A Systematic, Unified DNN Model Compression Framework using ADMM

A fundamental contribution of Yanzhi’s group is a systematic, unified DNN model compression framework (ECCV18, ASPLOS19, ICCV19, AAAI20-1, AAAI20-2, HPCA19, etc.) based on the powerful optimization tool ADMM (Alternating Direction methods of Multipliers). It applies to weight pruning (both non-structured and various types of structured pruning) and weight quantization techniques. We further incorporate multiple enhancements such as progressive framework, multi-rho technique, purification and unused path removal, and automatic hyperparameter determination.

The proposed framework achieves unprecedented model compression rates on representative DNNs and datasets. For non-structured weight pruning alone, we achieve 700X overall weight reduction in LeNet-5, 44X in AlexNet (ImageNet dataset), 34X in VGGNet, and 12X for ResNet-50, with no accuracy loss – 3X to 56X improvement over competing methods (Arxiv). Besides, we achieve a 6X and 4.3X lossless structured pruning on CONV layers of AlexNet and ResNet-50 on ImageNet dataset, respectively. For the first time, we show that fully binarized weight quantization (for all layers) can be lossless in accuracy for MNIST and CIFAR-10 datasets, and full binarization of ResNet on ImageNet dataset is possible (ICML workshop’19). When (non-structured) weight pruning and quantization are combined, we achieve up to 6,635X reduction in weight storage without accuracy loss (Arxiv here), outperforming state-of-art by two orders of magnitude.

Our most recent results (Arxiv) conduct a comprehensive comparison between non-structured and structured weight pruning, with weight quantization in place. We have a strong conclusion that non-structured weight pruning is not desirable at any hardware platform.

When Compression Meets Compiler — Towards Real-Time Execution of All DNNs on a Mobile Device

Recently, another major contribution has been made (ASPLOS20, AAAI20, ICML19, etc.) based on the ADMM solution framework. The compiler has been identified as the bridge between algorithm-level compression of DNNs and hardware-level acceleration, maintaining the highest possible parallelism degree without accuracy compromise. Using mobile device (embedded CPU/GPU) as an example, we have developed a combination of pattern and connectivity pruning techniques, possessing both flexibility (and high accuracy) and regularity (and then hardware parallelism and acceleration). Accuracy and hardware performance are not a tradeoff anymore. Rather, it is possible for DNN model compression to achieve the best of both non-structured and structured pruning schemes while hiding weaknesses, to be desirable at all of theory, algorithm, compiler, and hardware levels.

Compiler-based code optimization techniques are proposed, such as filter/channel re-order, compact storage format, register-level redundant load elimination, fine-tuning, etc., to fully reap the benefits enabled by pattern and connectivity pruning (ASPLOS20), thereby facilitating real-time acceleration of DNNs. The optimized compiler automatically generates C++ codes for embedded CPU and OpenCL codes for embedded GPU.

DATASET EXTRACT:
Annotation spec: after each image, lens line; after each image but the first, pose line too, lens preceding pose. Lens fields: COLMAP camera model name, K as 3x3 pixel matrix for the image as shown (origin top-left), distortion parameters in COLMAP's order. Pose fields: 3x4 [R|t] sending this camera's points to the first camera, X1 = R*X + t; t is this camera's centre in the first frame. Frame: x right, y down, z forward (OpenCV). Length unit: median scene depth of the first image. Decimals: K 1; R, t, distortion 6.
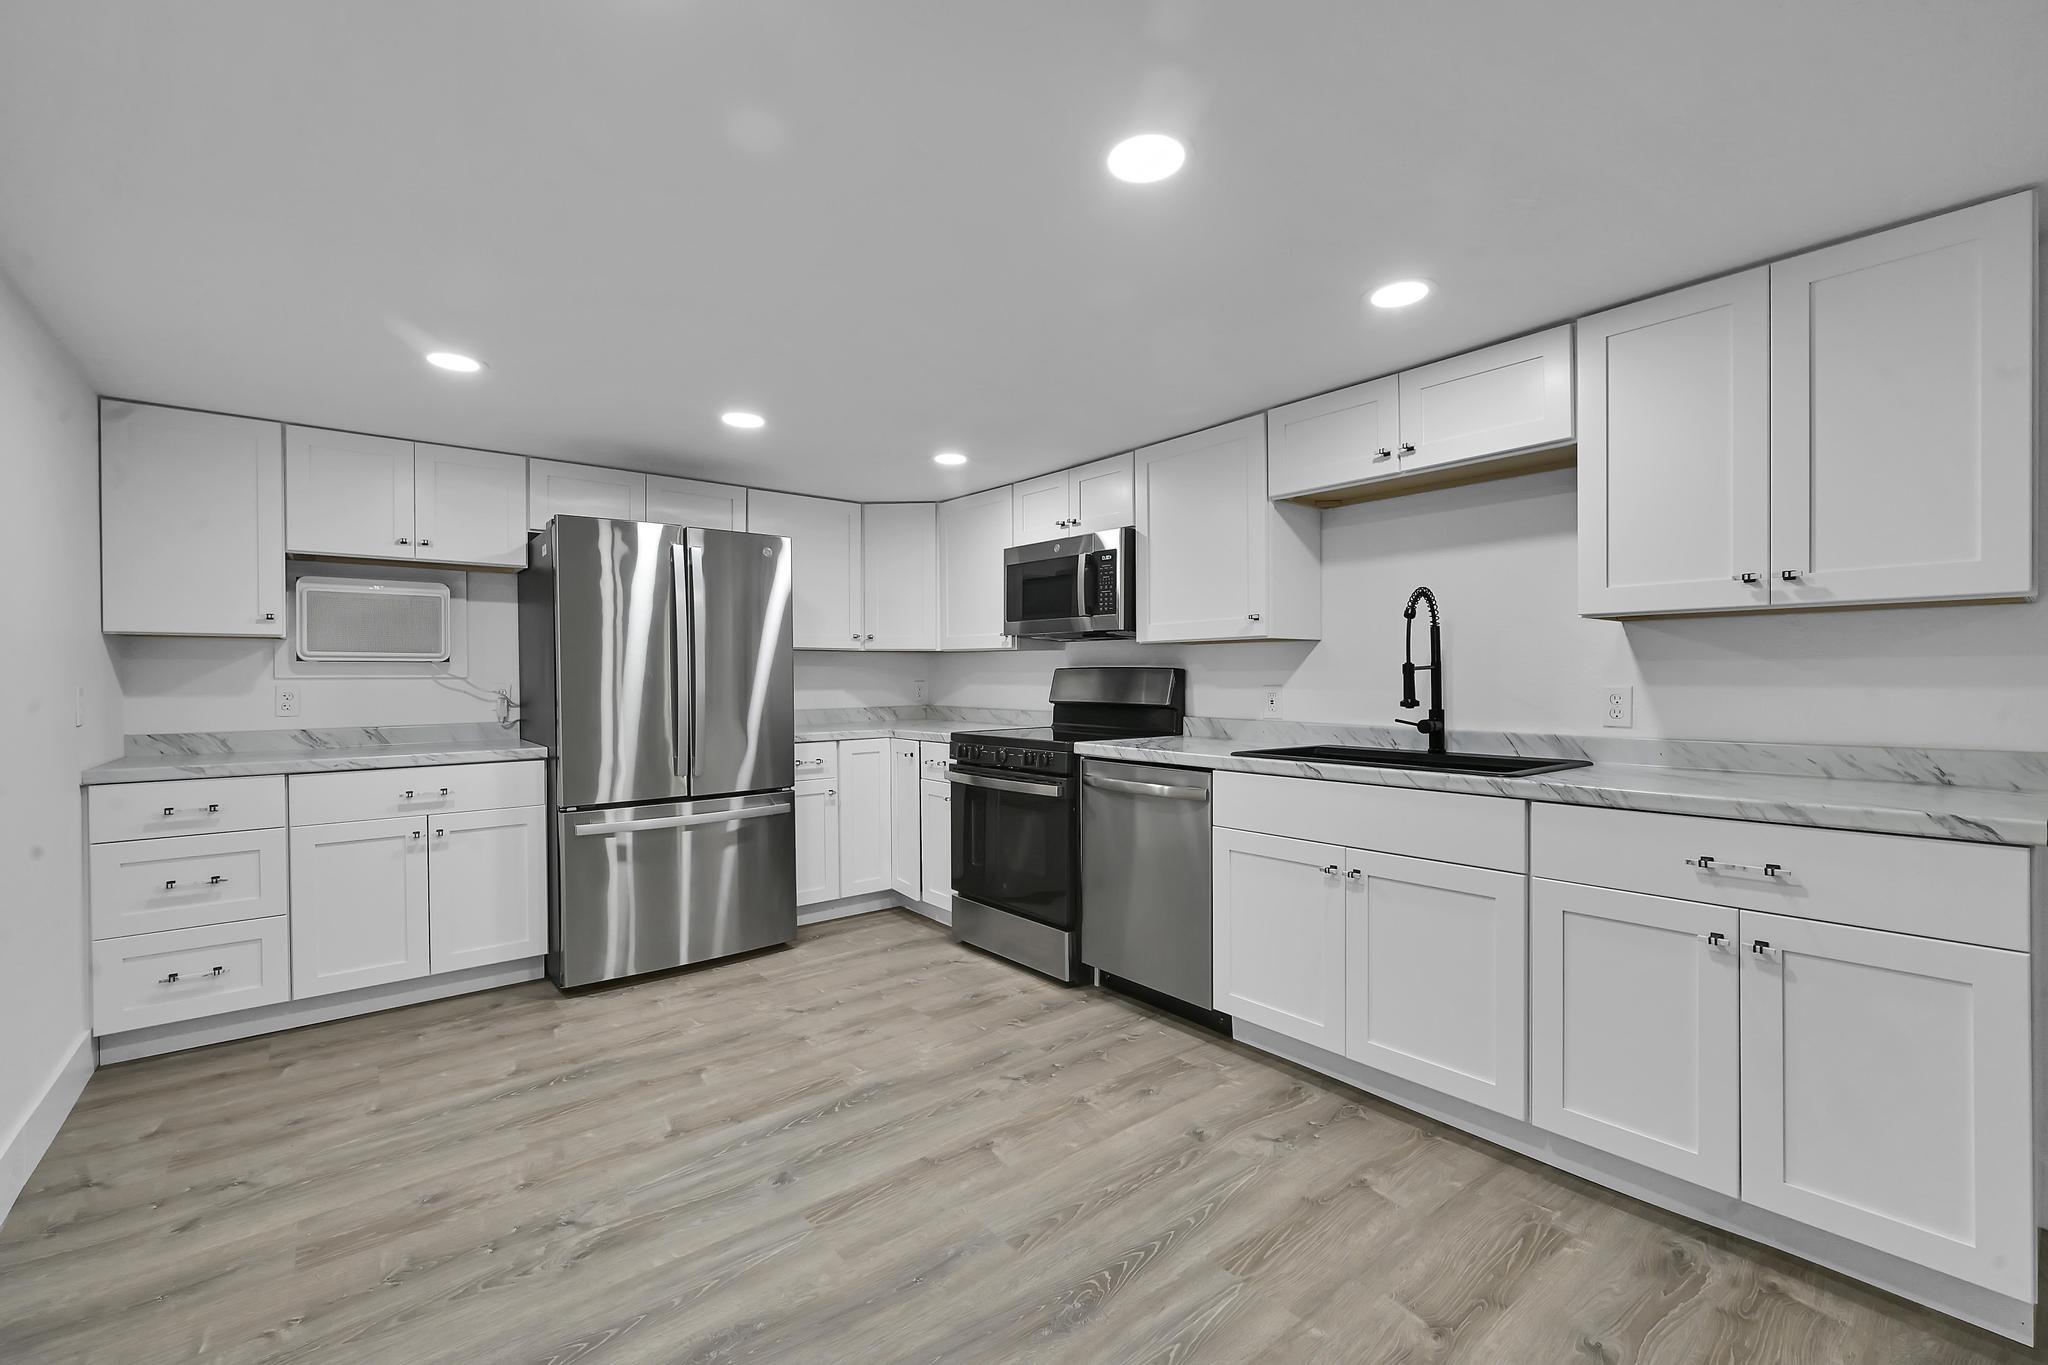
lens RADIAL K [[866.8, 0, 1017.2], [0, 866.8, 682.8], [0, 0, 1]] dist [-0.000018, -0.000292]
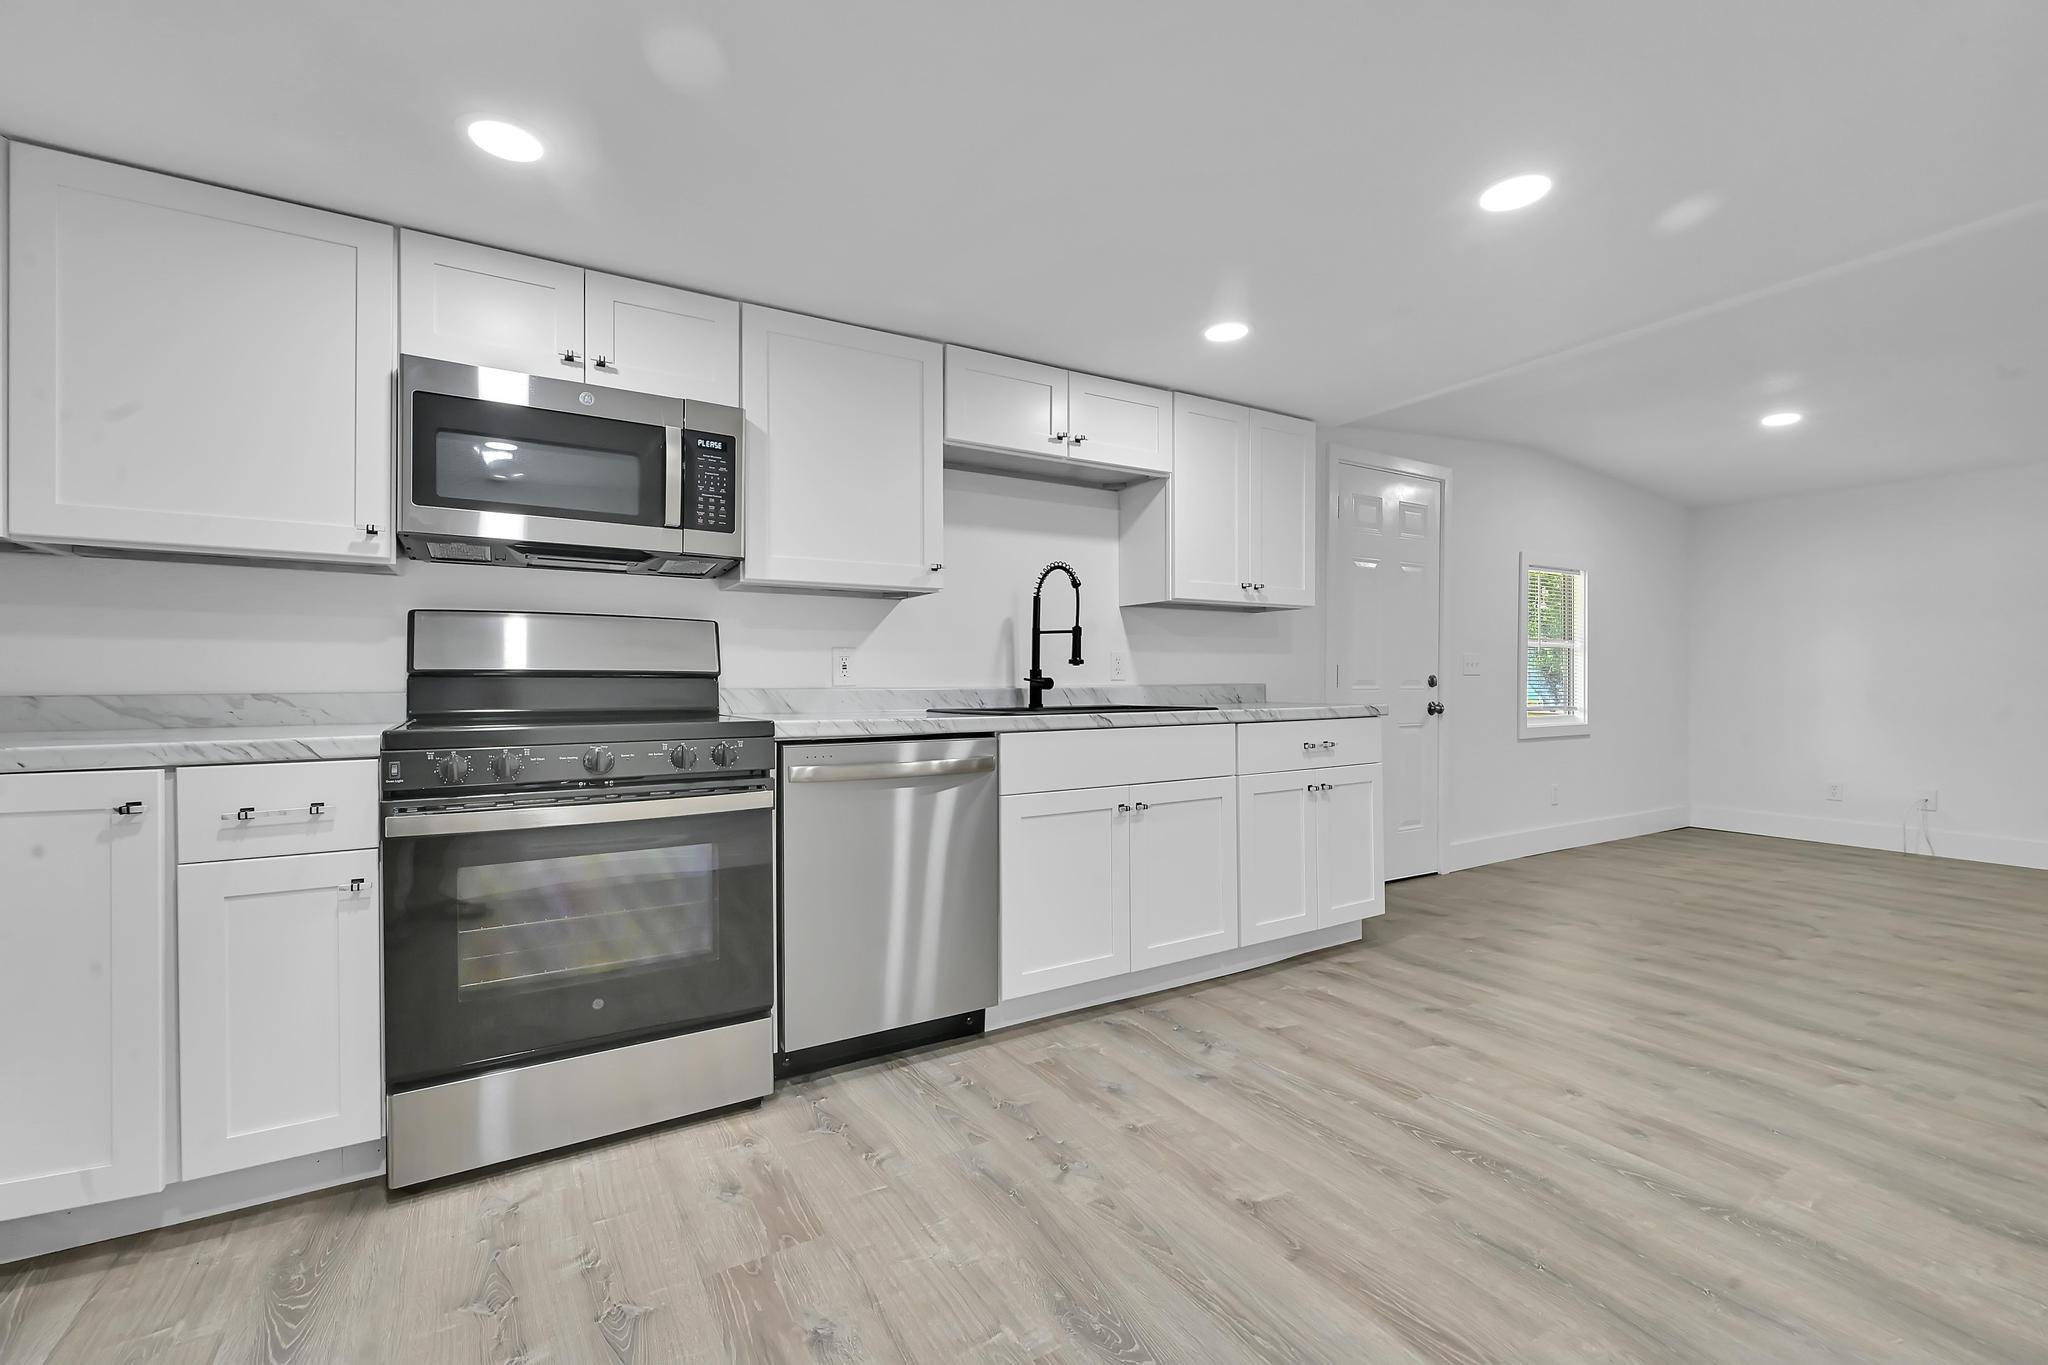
lens RADIAL K [[866.8, 0, 1021.4], [0, 866.8, 688.7], [0, 0, 1]] dist [-0.000018, -0.000292]
pose [[0.134561, -0.004722, 0.990894, -0.666179], [0.009802, 0.999946, 0.003434, 0.052819], [-0.990857, 0.009250, 0.134601, 0.874766]]
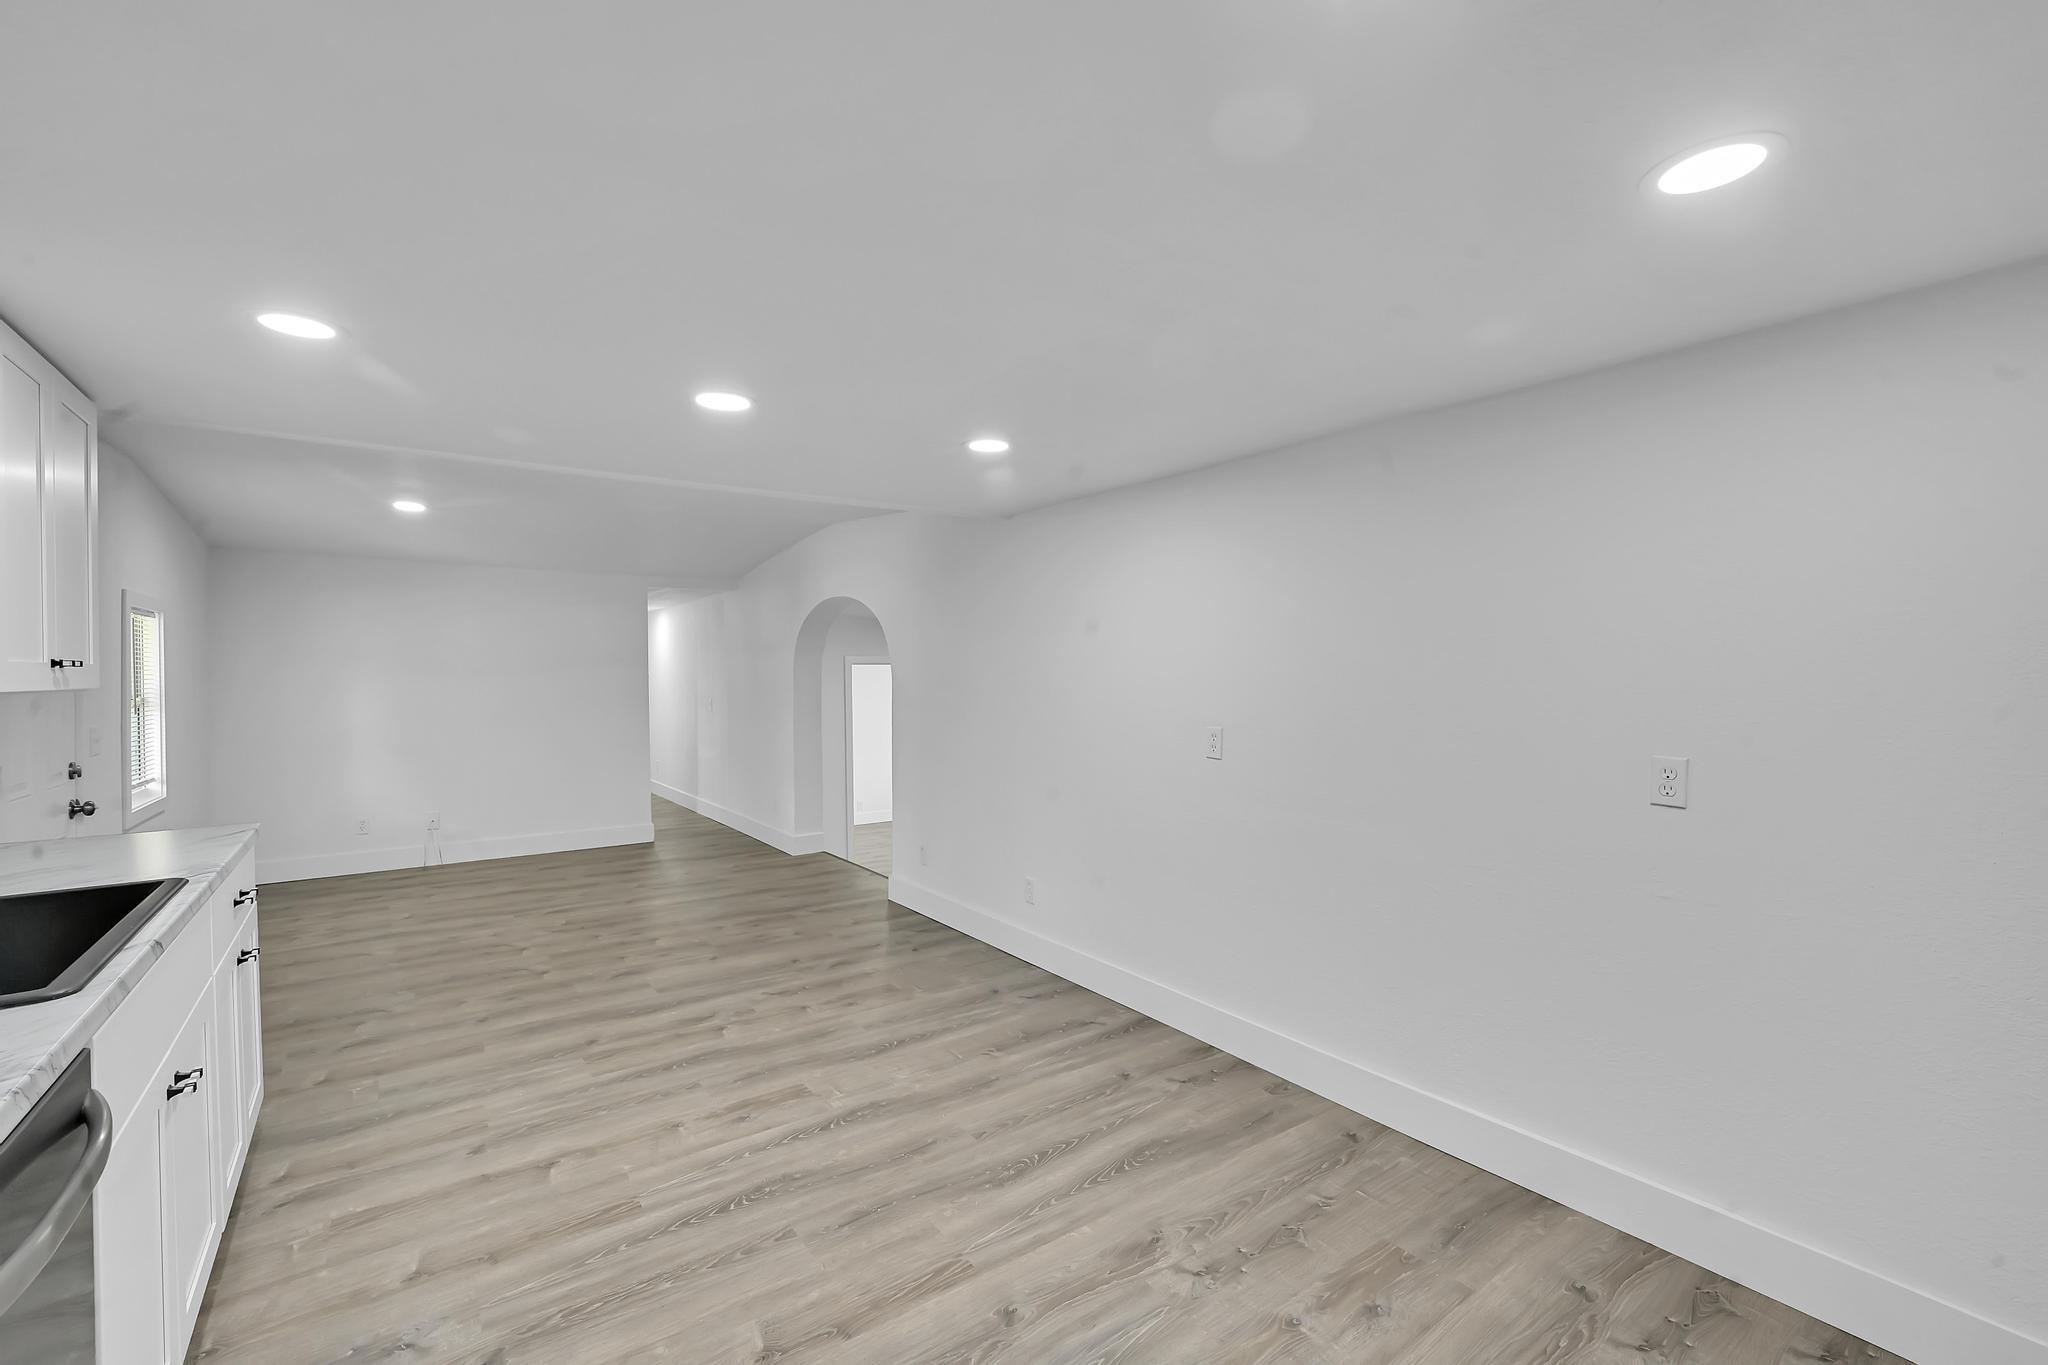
lens RADIAL K [[866.8, 0, 1013.6], [0, 866.8, 679.6], [0, 0, 1]] dist [-0.000018, -0.000292]
pose [[-0.998232, 0.009468, 0.058687, -0.251990], [0.010223, 0.999869, 0.012576, -0.075163], [-0.058560, 0.013153, -0.998197, 1.419358]]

PROMPT: Reproduce the passage on the ADMM compression framework from "A fundamental contribution" up to and including "automatic hyperparameter determination.", swapping "unified" for "integrated" throughout.

SOLUTION TO THIS EXERCISE:
A fundamental contribution of Yanzhi’s group is a systematic, integrated DNN model compression framework (ECCV18, ASPLOS19, ICCV19, AAAI20-1, AAAI20-2, HPCA19, etc.) based on the powerful optimization tool ADMM (Alternating Direction methods of Multipliers). It applies to weight pruning (both non-structured and various types of structured pruning) and weight quantization techniques. We further incorporate multiple enhancements such as progressive framework, multi-rho technique, purification and unused path removal, and automatic hyperparameter determination.